Weiß, Isabel; Bohrmann, Johannes (Thesis advisor); Pradel, Gabriele (Thesis advisor)

Aachen (2020)
Dissertation / PhD Thesis

Dissertation, RWTH Aachen University, 2020


Bioelectric properties of cells play a role during development and regeneration of organisms as well as in a variety of human diseases. Gradual changes of bioelectric properties, such as membrane potential (Vmem), intracellular pH (pHi), ion concentrations or extracellular currents, serve as signals for the spatial and temporal regulation of morphogenetic processes. In the present study, bioelectric gradients, their formation and their influence on the cytoskeleton during oogenesis of Drosophila melanogaster are described. The fluorescent pH-indicator 5-CFDA,AM and the potentiometric dye DiBAC4(3) were used to analyse pHi- and Vmem-gradients, respectively. Basal microfilaments (bMF) and microtubules (MT) in the follicle-cell epithelium (FCE) were examined using fluorescence-labelled phalloidin and an antiserum against α-tubulin.

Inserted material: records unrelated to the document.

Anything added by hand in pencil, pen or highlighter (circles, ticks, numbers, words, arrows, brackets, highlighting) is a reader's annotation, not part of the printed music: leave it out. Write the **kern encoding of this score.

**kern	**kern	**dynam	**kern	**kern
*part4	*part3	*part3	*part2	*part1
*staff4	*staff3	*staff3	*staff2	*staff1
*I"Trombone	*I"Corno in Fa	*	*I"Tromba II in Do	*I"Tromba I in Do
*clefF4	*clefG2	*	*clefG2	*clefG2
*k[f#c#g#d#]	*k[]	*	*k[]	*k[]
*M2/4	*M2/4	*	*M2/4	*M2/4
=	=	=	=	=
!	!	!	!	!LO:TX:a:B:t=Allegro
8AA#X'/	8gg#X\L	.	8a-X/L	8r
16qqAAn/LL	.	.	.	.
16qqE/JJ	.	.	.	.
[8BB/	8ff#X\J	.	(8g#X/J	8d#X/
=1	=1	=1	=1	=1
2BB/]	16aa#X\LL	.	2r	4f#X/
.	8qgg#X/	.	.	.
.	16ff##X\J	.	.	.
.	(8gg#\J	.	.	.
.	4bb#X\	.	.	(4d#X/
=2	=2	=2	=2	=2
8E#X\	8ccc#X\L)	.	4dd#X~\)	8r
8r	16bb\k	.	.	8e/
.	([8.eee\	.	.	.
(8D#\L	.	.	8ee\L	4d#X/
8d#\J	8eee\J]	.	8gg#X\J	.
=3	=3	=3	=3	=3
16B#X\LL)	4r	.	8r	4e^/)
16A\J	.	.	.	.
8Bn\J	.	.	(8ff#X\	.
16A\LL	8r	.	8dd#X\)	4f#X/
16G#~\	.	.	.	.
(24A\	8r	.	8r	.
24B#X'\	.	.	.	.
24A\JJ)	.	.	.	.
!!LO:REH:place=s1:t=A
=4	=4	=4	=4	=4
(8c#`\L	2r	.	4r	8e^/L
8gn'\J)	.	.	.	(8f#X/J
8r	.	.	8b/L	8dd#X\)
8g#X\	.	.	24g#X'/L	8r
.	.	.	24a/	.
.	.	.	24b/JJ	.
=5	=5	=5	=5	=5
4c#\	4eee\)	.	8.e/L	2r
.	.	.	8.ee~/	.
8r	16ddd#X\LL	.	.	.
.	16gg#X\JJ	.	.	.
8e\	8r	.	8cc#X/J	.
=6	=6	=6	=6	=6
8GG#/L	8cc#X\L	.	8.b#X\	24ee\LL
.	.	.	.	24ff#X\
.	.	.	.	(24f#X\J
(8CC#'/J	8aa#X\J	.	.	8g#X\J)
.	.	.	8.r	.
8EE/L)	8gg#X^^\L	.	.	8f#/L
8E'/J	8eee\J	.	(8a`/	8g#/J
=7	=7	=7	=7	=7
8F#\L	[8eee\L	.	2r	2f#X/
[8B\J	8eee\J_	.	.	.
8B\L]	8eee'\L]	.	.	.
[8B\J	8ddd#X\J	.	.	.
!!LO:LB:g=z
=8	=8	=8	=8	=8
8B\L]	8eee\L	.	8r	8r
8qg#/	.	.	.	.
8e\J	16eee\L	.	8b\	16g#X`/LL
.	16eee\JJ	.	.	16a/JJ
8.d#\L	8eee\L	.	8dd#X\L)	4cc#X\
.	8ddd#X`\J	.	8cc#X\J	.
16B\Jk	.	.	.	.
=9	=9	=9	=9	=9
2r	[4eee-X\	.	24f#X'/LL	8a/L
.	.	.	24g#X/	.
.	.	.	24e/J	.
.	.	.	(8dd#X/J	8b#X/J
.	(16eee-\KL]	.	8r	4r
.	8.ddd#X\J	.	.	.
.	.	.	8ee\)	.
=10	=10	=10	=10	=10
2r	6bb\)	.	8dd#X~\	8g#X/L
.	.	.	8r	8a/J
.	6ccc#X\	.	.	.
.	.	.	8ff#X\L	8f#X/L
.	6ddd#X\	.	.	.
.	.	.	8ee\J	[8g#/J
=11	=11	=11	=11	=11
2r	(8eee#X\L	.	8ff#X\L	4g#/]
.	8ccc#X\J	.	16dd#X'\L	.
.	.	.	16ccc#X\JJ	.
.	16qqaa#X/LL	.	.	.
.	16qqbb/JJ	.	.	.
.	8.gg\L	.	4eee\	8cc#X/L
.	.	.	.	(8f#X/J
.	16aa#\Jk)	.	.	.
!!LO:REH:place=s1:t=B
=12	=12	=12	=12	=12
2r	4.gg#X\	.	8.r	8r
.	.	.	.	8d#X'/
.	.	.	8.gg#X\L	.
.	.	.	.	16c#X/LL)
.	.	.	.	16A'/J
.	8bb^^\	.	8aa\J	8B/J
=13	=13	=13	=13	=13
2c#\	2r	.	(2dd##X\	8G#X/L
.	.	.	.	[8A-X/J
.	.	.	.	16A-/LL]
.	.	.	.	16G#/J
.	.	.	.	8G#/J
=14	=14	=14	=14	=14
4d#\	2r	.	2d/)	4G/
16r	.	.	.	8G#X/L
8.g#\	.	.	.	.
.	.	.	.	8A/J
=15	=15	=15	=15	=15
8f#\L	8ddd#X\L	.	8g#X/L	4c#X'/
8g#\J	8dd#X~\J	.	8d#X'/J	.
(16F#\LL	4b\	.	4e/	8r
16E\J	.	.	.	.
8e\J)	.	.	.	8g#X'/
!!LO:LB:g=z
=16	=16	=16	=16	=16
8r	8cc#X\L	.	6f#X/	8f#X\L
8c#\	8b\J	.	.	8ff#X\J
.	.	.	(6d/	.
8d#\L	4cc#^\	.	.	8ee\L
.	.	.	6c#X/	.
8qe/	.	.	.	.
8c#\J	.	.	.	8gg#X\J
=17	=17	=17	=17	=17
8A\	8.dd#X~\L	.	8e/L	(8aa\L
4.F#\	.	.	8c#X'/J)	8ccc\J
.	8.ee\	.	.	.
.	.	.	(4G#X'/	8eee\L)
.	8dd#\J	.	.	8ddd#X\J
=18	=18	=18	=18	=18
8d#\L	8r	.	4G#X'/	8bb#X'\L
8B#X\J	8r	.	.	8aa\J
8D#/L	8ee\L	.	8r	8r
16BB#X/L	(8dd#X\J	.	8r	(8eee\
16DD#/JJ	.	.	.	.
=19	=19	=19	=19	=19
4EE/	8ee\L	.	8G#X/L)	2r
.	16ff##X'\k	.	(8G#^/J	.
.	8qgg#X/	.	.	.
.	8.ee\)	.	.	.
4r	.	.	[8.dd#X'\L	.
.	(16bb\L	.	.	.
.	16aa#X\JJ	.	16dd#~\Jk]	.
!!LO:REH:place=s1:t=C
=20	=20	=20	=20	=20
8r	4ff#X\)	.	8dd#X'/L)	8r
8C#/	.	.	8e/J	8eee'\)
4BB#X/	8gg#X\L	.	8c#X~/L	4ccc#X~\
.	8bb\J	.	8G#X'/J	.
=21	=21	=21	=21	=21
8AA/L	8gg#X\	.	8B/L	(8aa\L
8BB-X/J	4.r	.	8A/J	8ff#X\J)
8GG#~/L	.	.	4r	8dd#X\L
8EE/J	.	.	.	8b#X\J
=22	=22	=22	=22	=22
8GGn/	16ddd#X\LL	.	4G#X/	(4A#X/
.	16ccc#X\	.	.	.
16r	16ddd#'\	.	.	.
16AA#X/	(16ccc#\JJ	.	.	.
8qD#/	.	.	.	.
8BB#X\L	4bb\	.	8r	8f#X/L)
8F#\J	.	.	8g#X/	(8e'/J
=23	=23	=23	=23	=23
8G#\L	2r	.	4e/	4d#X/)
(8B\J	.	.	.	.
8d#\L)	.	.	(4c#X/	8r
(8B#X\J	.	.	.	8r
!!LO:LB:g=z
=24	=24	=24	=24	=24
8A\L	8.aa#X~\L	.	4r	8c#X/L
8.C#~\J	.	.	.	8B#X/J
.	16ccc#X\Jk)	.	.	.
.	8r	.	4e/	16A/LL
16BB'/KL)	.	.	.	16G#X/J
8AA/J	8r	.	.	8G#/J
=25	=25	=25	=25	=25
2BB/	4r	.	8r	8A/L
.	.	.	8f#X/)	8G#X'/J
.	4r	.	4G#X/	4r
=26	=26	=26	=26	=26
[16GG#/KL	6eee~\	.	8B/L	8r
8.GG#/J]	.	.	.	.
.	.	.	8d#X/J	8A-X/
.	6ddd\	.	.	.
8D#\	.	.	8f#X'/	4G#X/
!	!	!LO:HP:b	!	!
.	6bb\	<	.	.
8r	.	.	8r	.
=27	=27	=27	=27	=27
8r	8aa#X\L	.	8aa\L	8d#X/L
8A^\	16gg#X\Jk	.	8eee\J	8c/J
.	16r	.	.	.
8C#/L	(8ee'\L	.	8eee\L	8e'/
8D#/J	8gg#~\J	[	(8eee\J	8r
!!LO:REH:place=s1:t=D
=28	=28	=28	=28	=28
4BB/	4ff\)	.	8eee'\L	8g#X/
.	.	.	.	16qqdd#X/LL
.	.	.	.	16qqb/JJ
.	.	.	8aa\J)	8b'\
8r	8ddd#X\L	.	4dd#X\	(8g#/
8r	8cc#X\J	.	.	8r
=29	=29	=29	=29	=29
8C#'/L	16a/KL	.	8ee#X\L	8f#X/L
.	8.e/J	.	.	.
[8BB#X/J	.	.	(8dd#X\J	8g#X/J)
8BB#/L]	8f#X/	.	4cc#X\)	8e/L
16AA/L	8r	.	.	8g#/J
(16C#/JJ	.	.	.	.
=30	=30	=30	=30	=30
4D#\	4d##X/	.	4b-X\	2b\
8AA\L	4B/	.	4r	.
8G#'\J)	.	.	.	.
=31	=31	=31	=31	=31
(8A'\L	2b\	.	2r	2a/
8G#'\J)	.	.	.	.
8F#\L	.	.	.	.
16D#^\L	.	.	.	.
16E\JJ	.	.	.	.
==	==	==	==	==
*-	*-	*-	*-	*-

For the analysis of the FCE-specific cytoskeleton in living follicles, the Gal4-UAS system was used (Lifeact-GFP and αTub84B-GFP). Stage-specific pHi- and Vmem-gradients, which are based on asymmetric distribution and activity patterns of ion-transport mechanisms, were investigated during stages S8 to S12. Furthermore, stage-specific bMF- and MT-patterns and their spatial and temporal correlations with pHi- and Vmem-gradients, respectively, were detected. Inhibitors were used to investigate the contributions of relevant ion-transport mechanisms to the regulation of pHi and Vmem as well as to the establishment of the gradients in the FCE: Na+/H+-antiporters and Na+-channels, V-ATPases, ATP-sensitive K+-channels, voltage-dependent L-type Ca2+-channels, Cl--channels and Na+/K+/2Cl--cotransporters. The use of these inhibitors led to changes of pHi and Vmem as well as of their gradients in the FCE. In addition, modifications of the cytoskeletal organization were observed, which correspond to changes occurring during development. Thus, pHi- and Vmem-changes caused by the use of inhibitors are able to simulate naturally occurring bioelectric modifications in the FCE. In addition, bioelectric modifications led to changes in the cytoskeletal organisation as observed during development of the FCE. Insights gained in this study contribute to a better understanding of the cause and meaning of bioelectric signals during development.